EXERCISE: From the first line to the last, restate the data exactly, leaving out the images.

___ RAW DATA

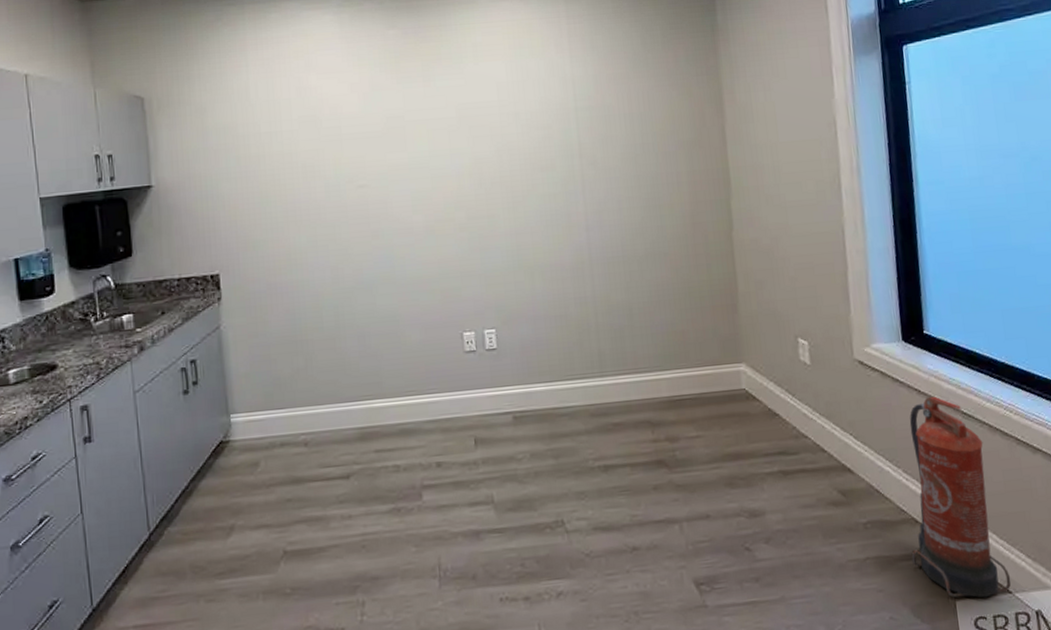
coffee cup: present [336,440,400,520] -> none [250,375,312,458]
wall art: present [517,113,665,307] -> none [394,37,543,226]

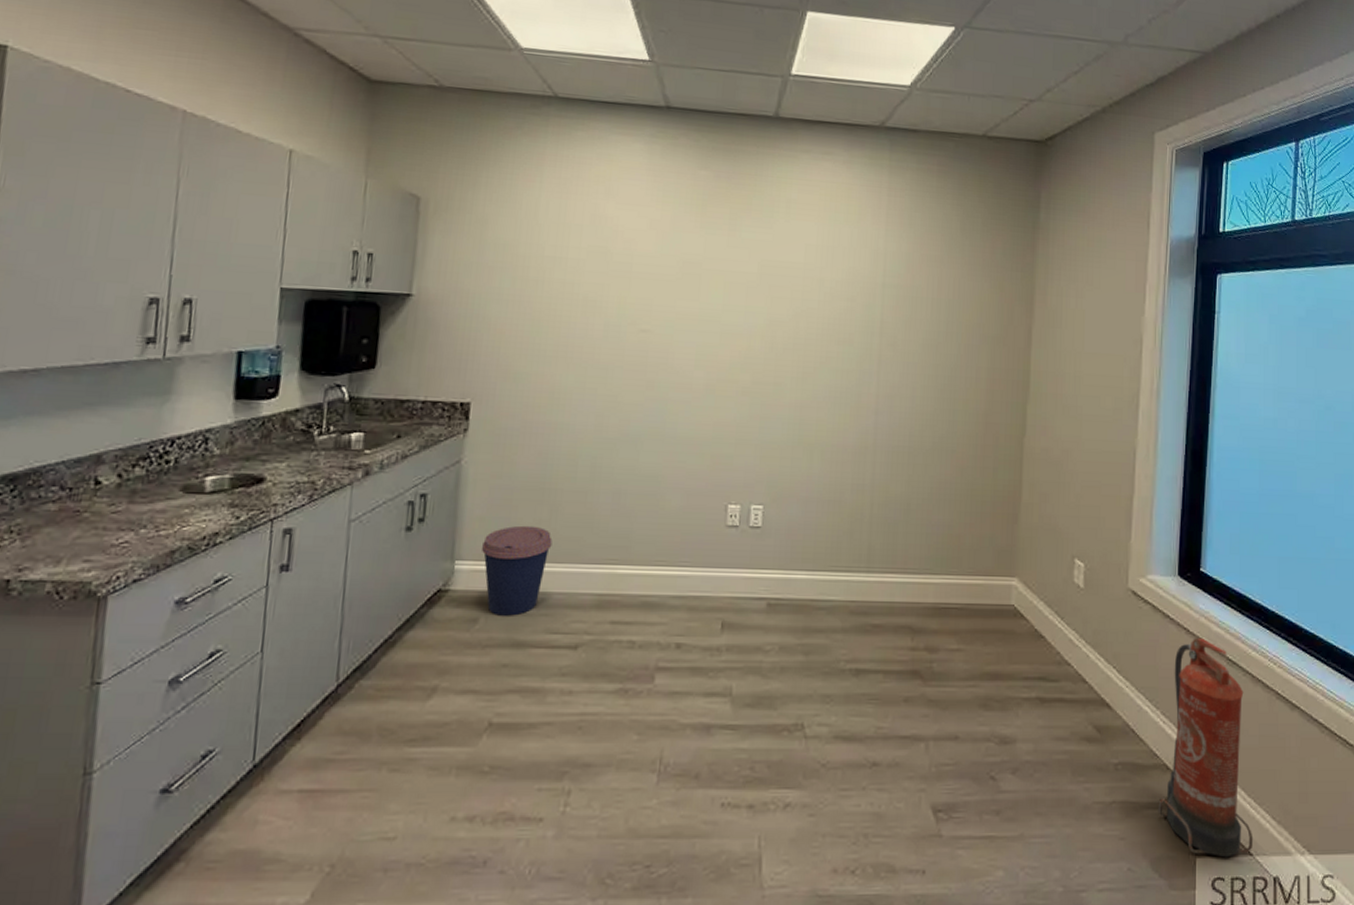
coffee cup: none [250,375,312,458] -> present [481,525,553,616]

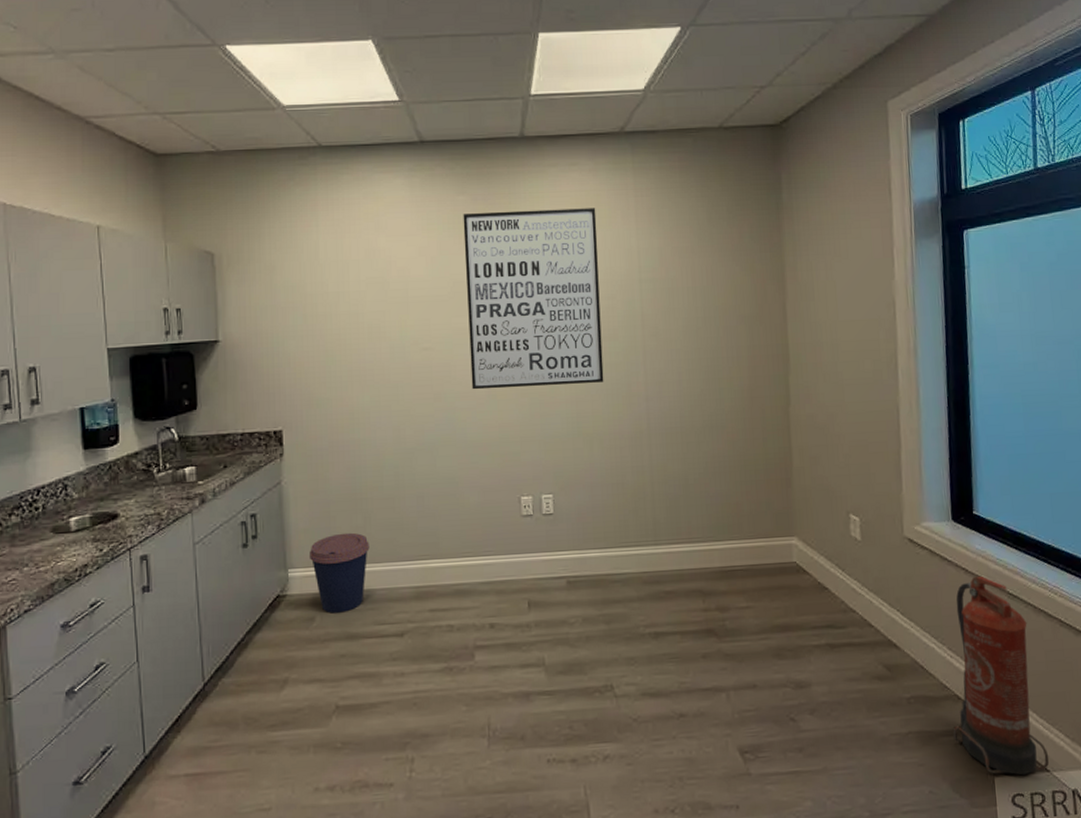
wall art: none [689,190,846,389] -> present [463,208,604,390]

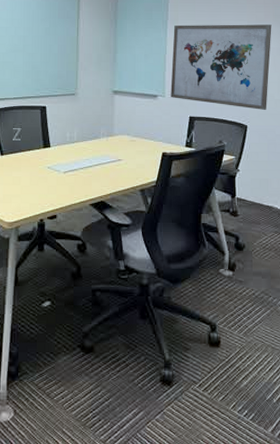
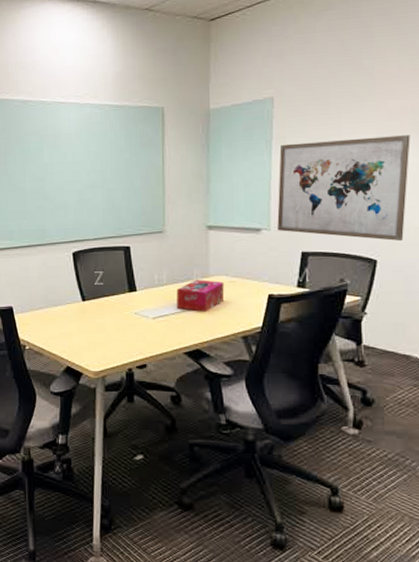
tissue box: none [85,138,126,167] -> present [176,279,225,312]

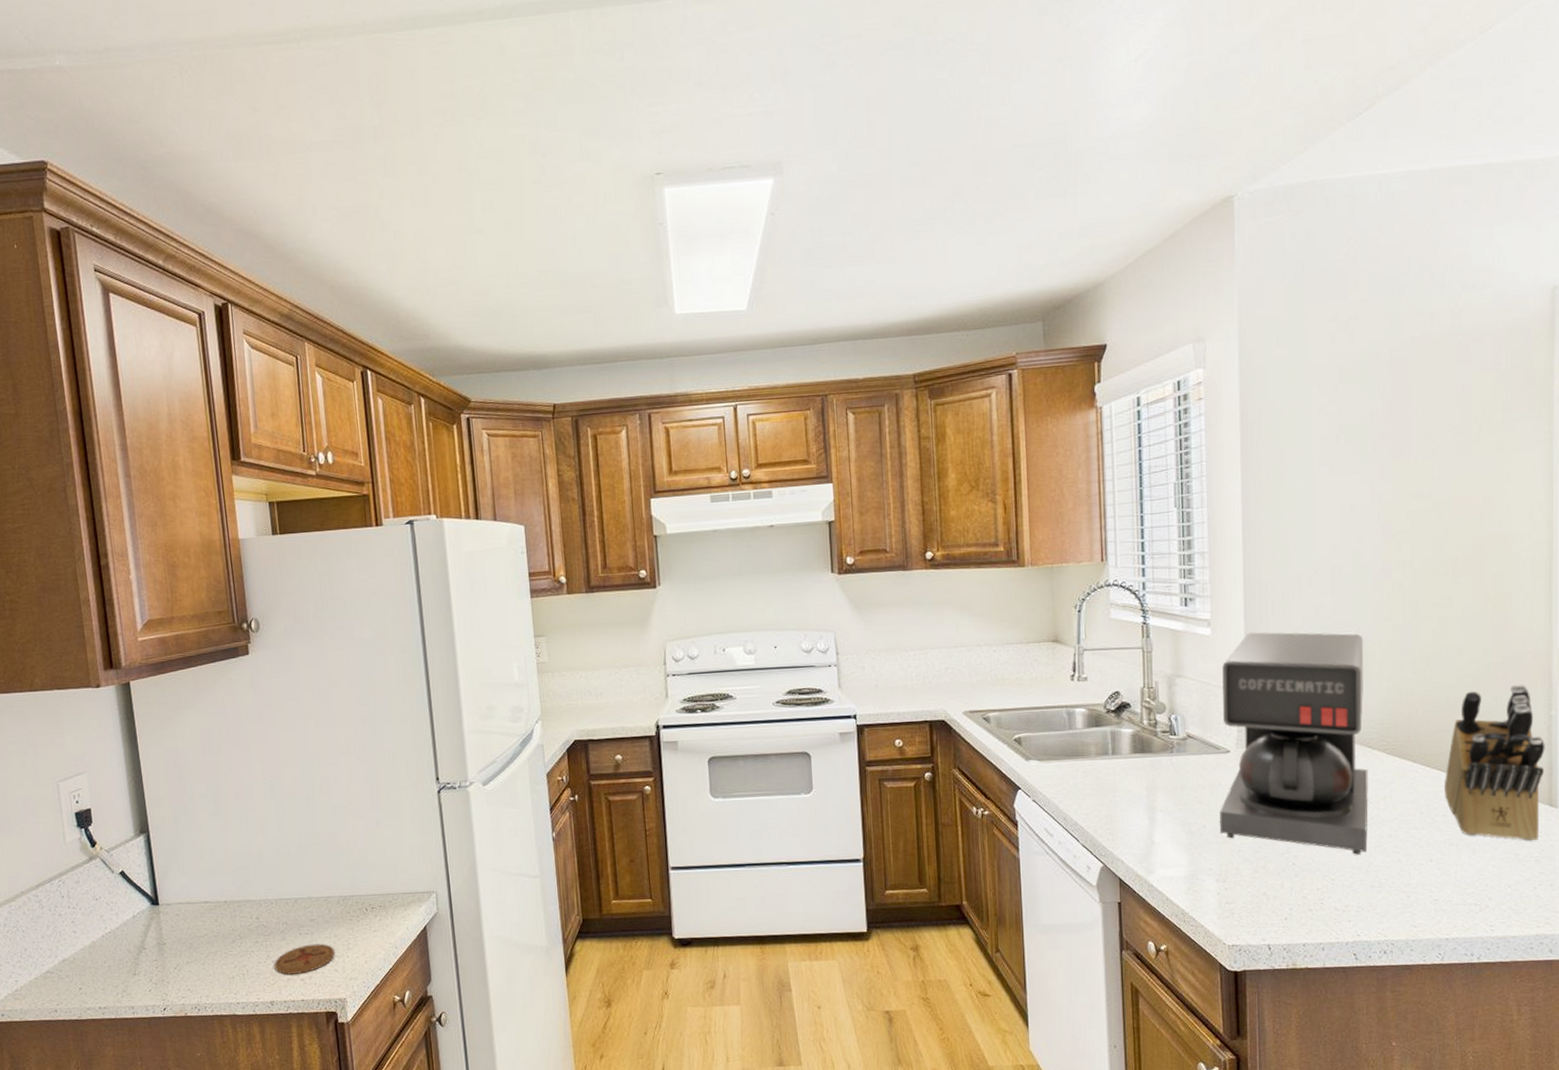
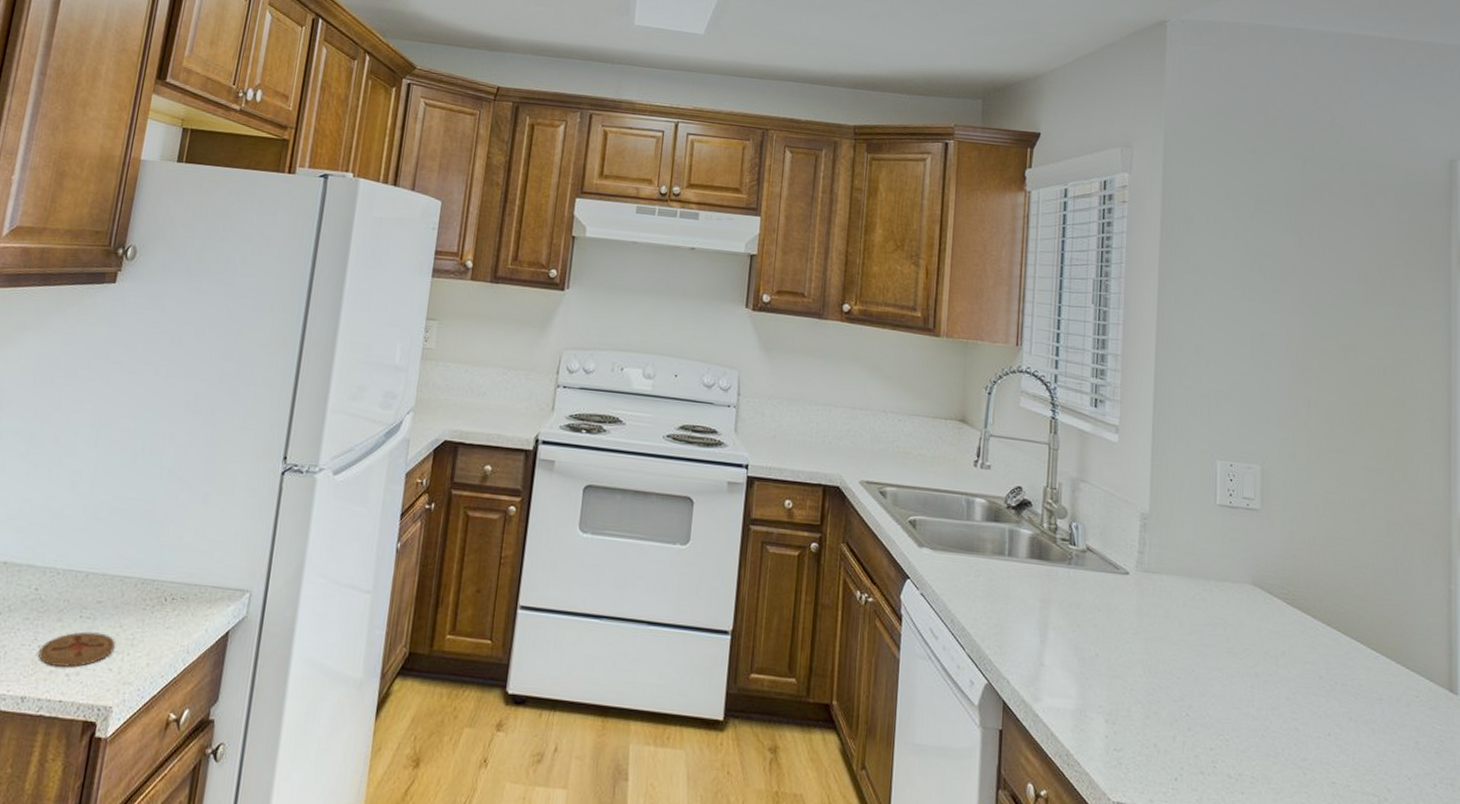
coffee maker: present [1220,632,1369,855] -> none [1113,446,1269,715]
knife block: present [1443,684,1546,842] -> none [1343,549,1446,730]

______

EXERCISE OUTPUT:
coffee cup: present [336,440,400,520] -> none [250,375,312,458]
wall art: present [517,113,665,307] -> none [394,37,543,226]

coffee cup: none [250,375,312,458] -> present [481,525,553,616]

wall art: none [689,190,846,389] -> present [463,208,604,390]

tissue box: none [85,138,126,167] -> present [176,279,225,312]

coffee maker: present [1220,632,1369,855] -> none [1113,446,1269,715]
knife block: present [1443,684,1546,842] -> none [1343,549,1446,730]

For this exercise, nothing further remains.